As infrastructure becomes increasingly automated, the systems that deploy, manage, and scale it—CI/CD pipelines, service agents, orchestration tools—rely on a growing class of non-human identities (NHIs). These machine actors often operate with persistent credentials, excessive privileges, and limited visibility—leaving critical trust gaps in modern environments.
This session explores three high-impact use cases where addressing NHI is both urgent and achievable:
- CI/CD Pipeline Security: CI/CD platforms frequently use static secrets and over-permissioned service accounts to deploy infrastructure. We’ll walk through how to apply strong identity controls—short-lived credentials, just-in-time access, and session-level auditing—to harden these systems without slowing down delivery.

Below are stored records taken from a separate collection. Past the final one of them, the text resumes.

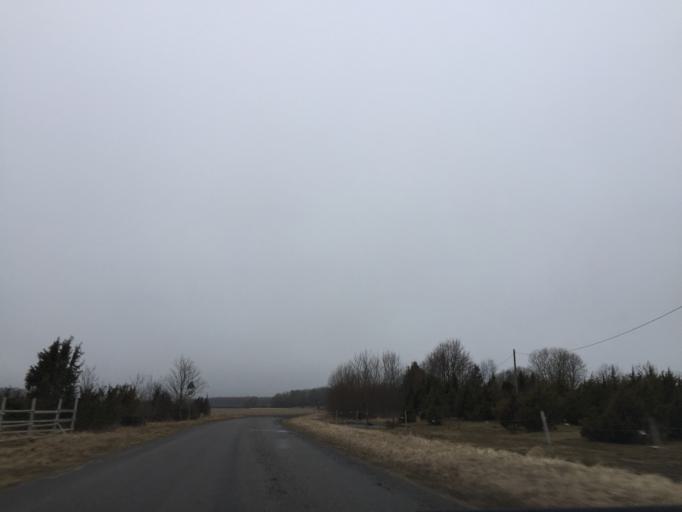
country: EE
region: Laeaene
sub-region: Lihula vald
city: Lihula
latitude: 58.6516
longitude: 23.6148
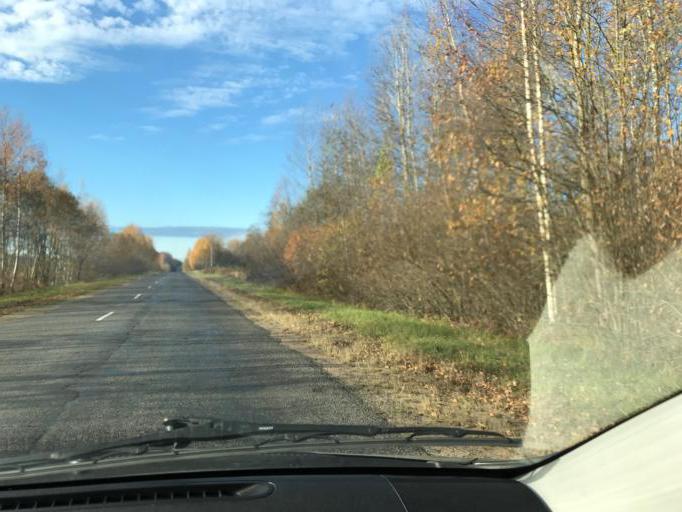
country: BY
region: Vitebsk
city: Haradok
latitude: 55.4021
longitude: 29.7220
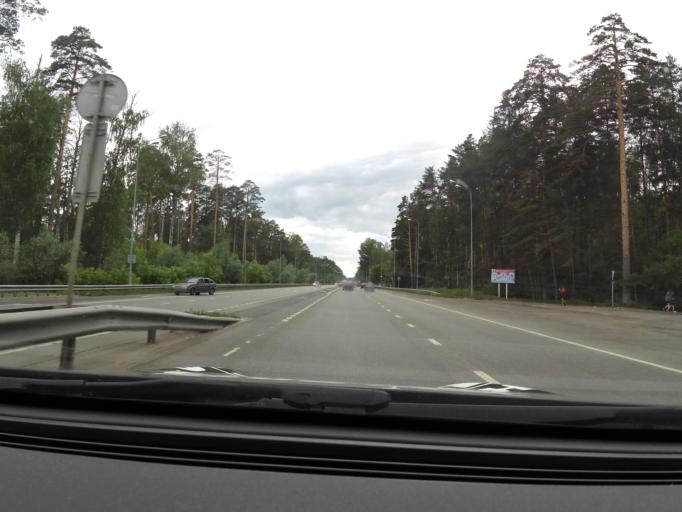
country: RU
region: Tatarstan
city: Staroye Arakchino
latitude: 55.8384
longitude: 48.9625
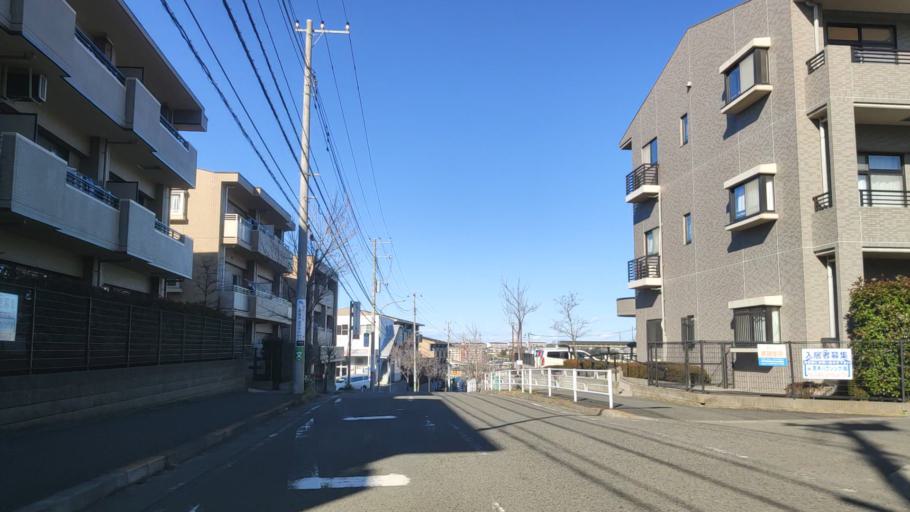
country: JP
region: Kanagawa
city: Minami-rinkan
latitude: 35.5087
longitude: 139.5347
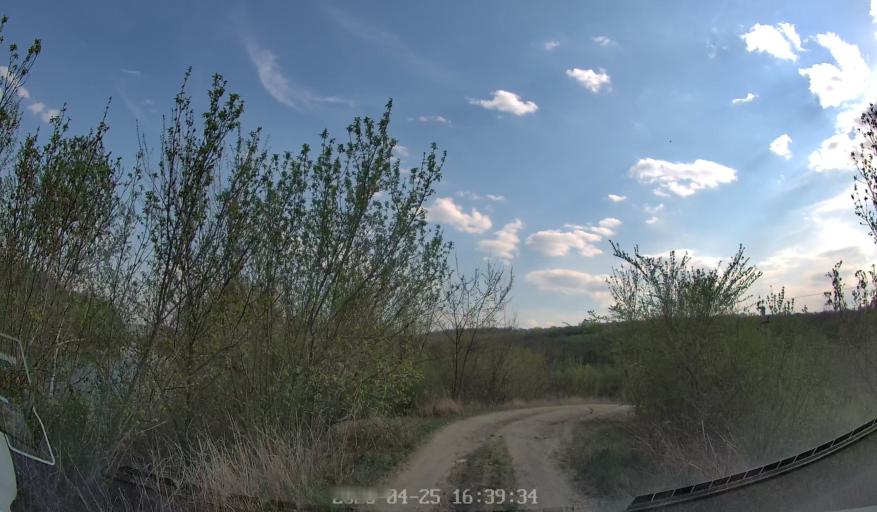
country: MD
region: Chisinau
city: Vadul lui Voda
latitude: 47.1087
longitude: 29.0641
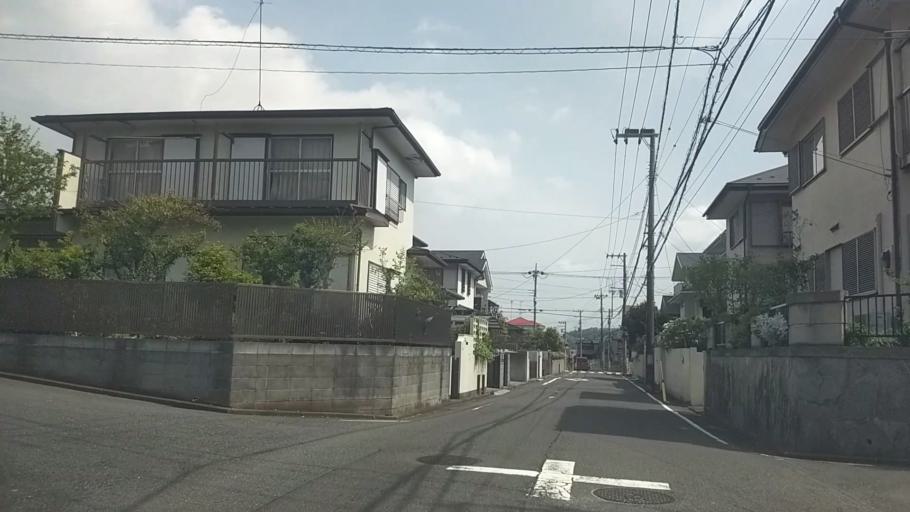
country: JP
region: Kanagawa
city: Yokohama
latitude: 35.3898
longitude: 139.5915
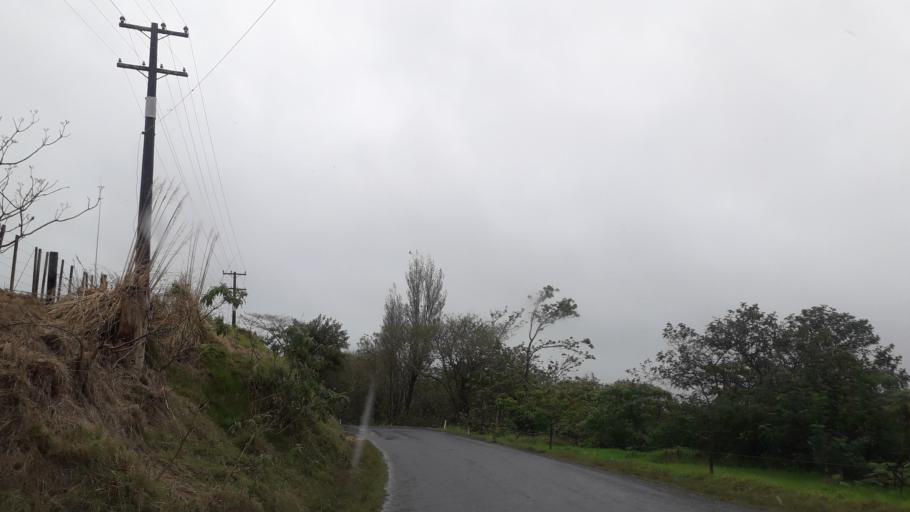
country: NZ
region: Northland
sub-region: Far North District
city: Kaitaia
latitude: -35.4052
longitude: 173.3772
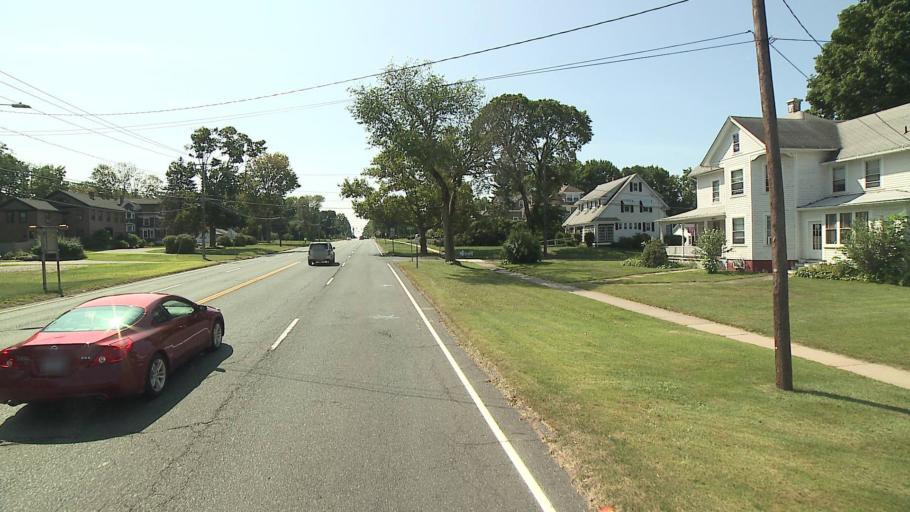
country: US
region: Connecticut
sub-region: Hartford County
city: Thompsonville
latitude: 41.9934
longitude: -72.5942
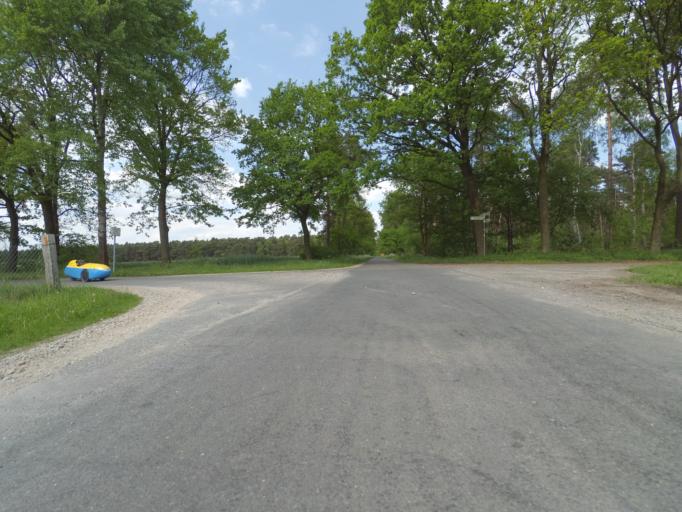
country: DE
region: Lower Saxony
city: Adelheidsdorf
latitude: 52.5643
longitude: 10.0339
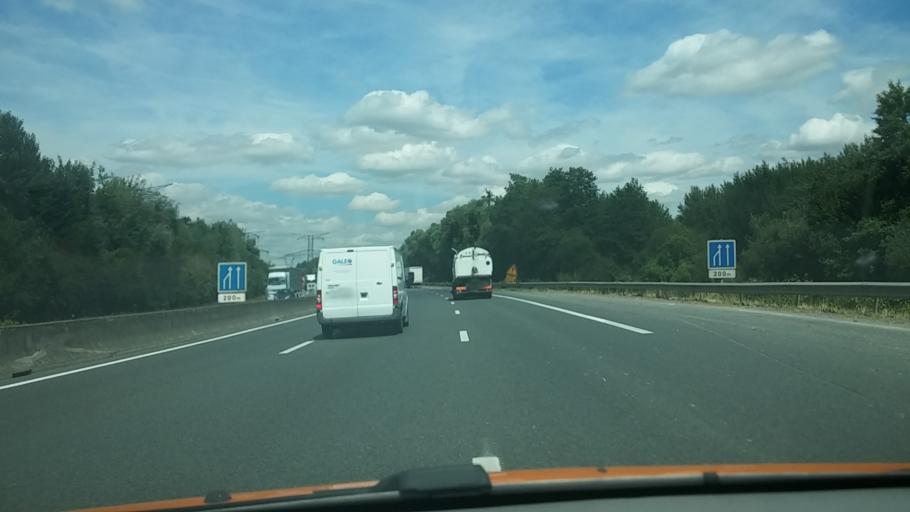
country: FR
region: Ile-de-France
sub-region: Departement de Seine-et-Marne
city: Pomponne
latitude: 48.8901
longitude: 2.6676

- Infrastructure-as-Code Workflows: Provisioning and orchestration tools often authenticate with long-lived credentials and execute plans with sweeping access. Learn how to introduce scoped, ephemeral identities into your automation flows—without disrupting developer velocity.
- Federated Workload Identity: Multi-cloud and hybrid services need to authenticate and authorize without relying on shared secrets or brittle one-off integrations. This talk will outline patterns for issuing verifiable, short-lived credentials across environments, enabling secure service-to-service trust without sacrificing velocity.
These use cases establish a clear model for managing non-human identity risk—one rooted in Zero Trust, built for automation, and grounded in real-world implementation.